Pokemon's resurgence hit like a ton of bricks this year. The Japanese characters that captured hearts in the late 1990s returned to our smartphones.

But the nostalgia almost was too much for some. Pokemon Go, the game in which players capture Pokemon out in the wild using their cell phones, proved to be downright dangerous and stripped us of our human decency.

Police reported several close calls shortly after the game launched, prompting agencies to warn people to stay alert while playing the game.  

People wouldn't stop playing, even at risk of life. Two men fell off a cliff, a man slammed his vehicle into a Baltimore police car and an Arizona couple was charged with counts of child abuse after they were accused of leaving their 2-year-old son home alone to go play the game.

It caused other issues.
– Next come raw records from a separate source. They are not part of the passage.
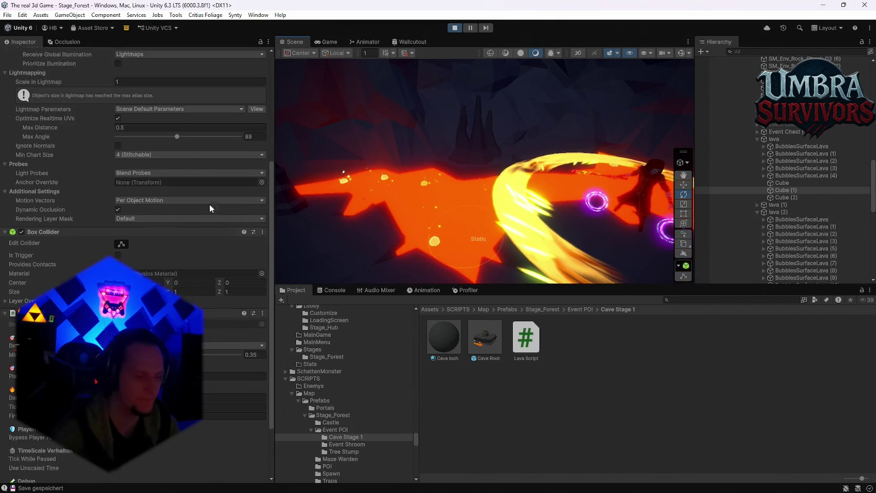
scroll(213, 202, down, 3)
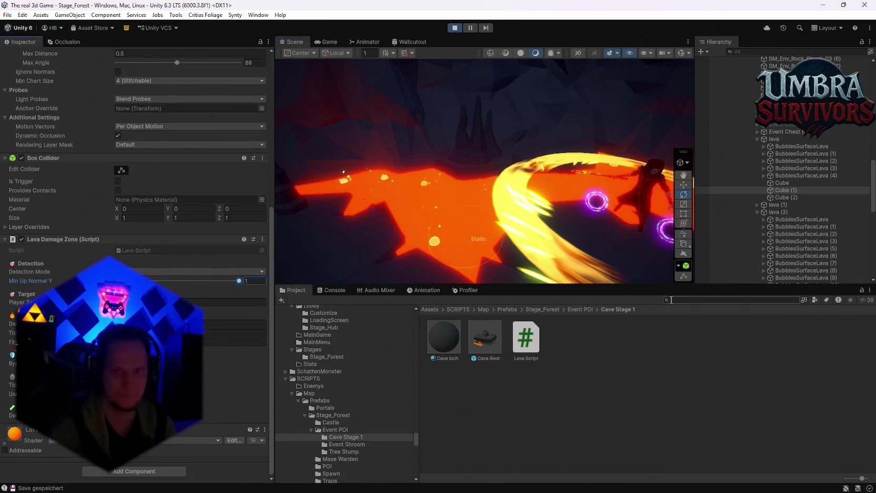
click(752, 53)
text(cub)
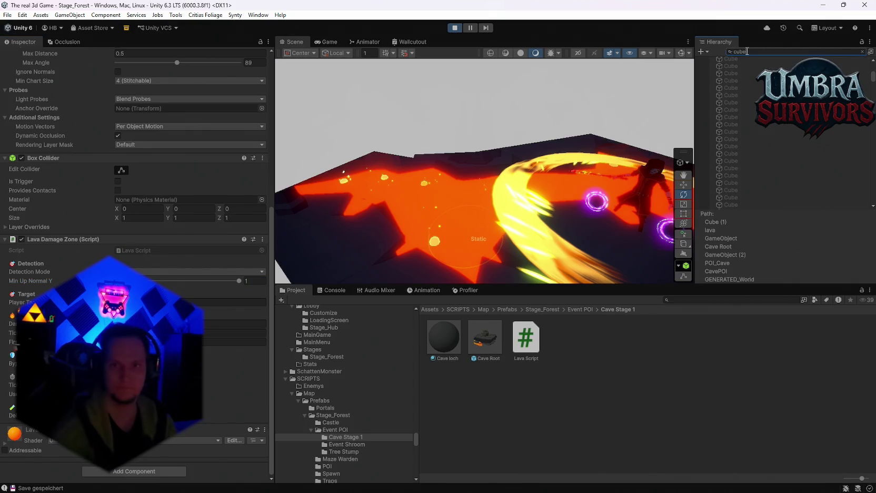
text(e)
One woman discovered a body while playing. The Pentagon urged troops and other Defense Department employees not to play on their government cell phones and a Michigan couple filed a class action lawsuit claiming the game had ruined Americans' quality of life. Nothing was sacred. Players invaded cemeteries and museums to honor Holocaust victims. 

All in the name of Pokemon.

An Access Hollywood segment about a soap opera cameo became a major talking point in the presidential election

Donald Trump's hot-mic conversation during which he brags about groping women, incited a wave of backlash just a month before Election Day.
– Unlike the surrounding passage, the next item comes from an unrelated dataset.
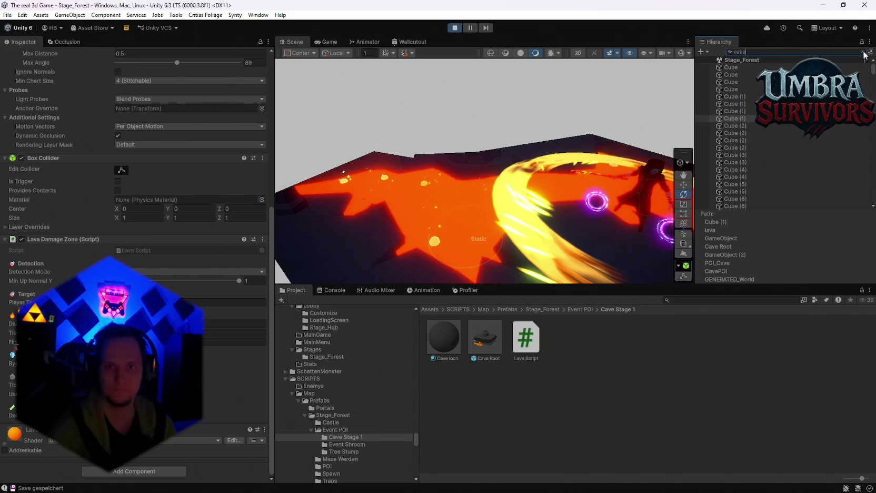
key(Escape)
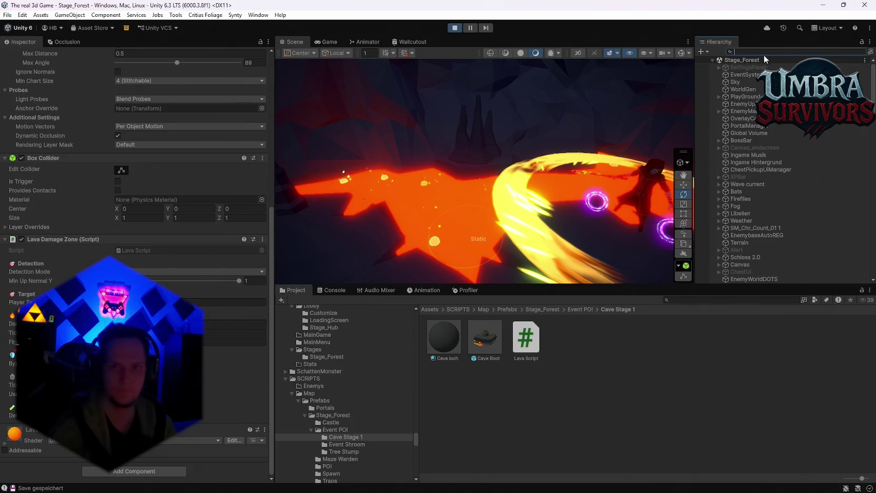
text(cube)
The infamous conversation, obtained by the Washington Post, was taped on an Access Hollywood bus ahead of a segment on Trump's appearance on Days of Our Lives

Among Trump's most notorious anecdotes were his comments about a married woman and his encounters with beautiful women.

"I did try and f--- her," he said of one woman. "I moved on her like a b---- but I couldn't get there."

He later said he immediately starts kissing beautiful women.

"I don't even wait," he said. "And when you're a star, they let you do it. You can do anything — grab them by the p----."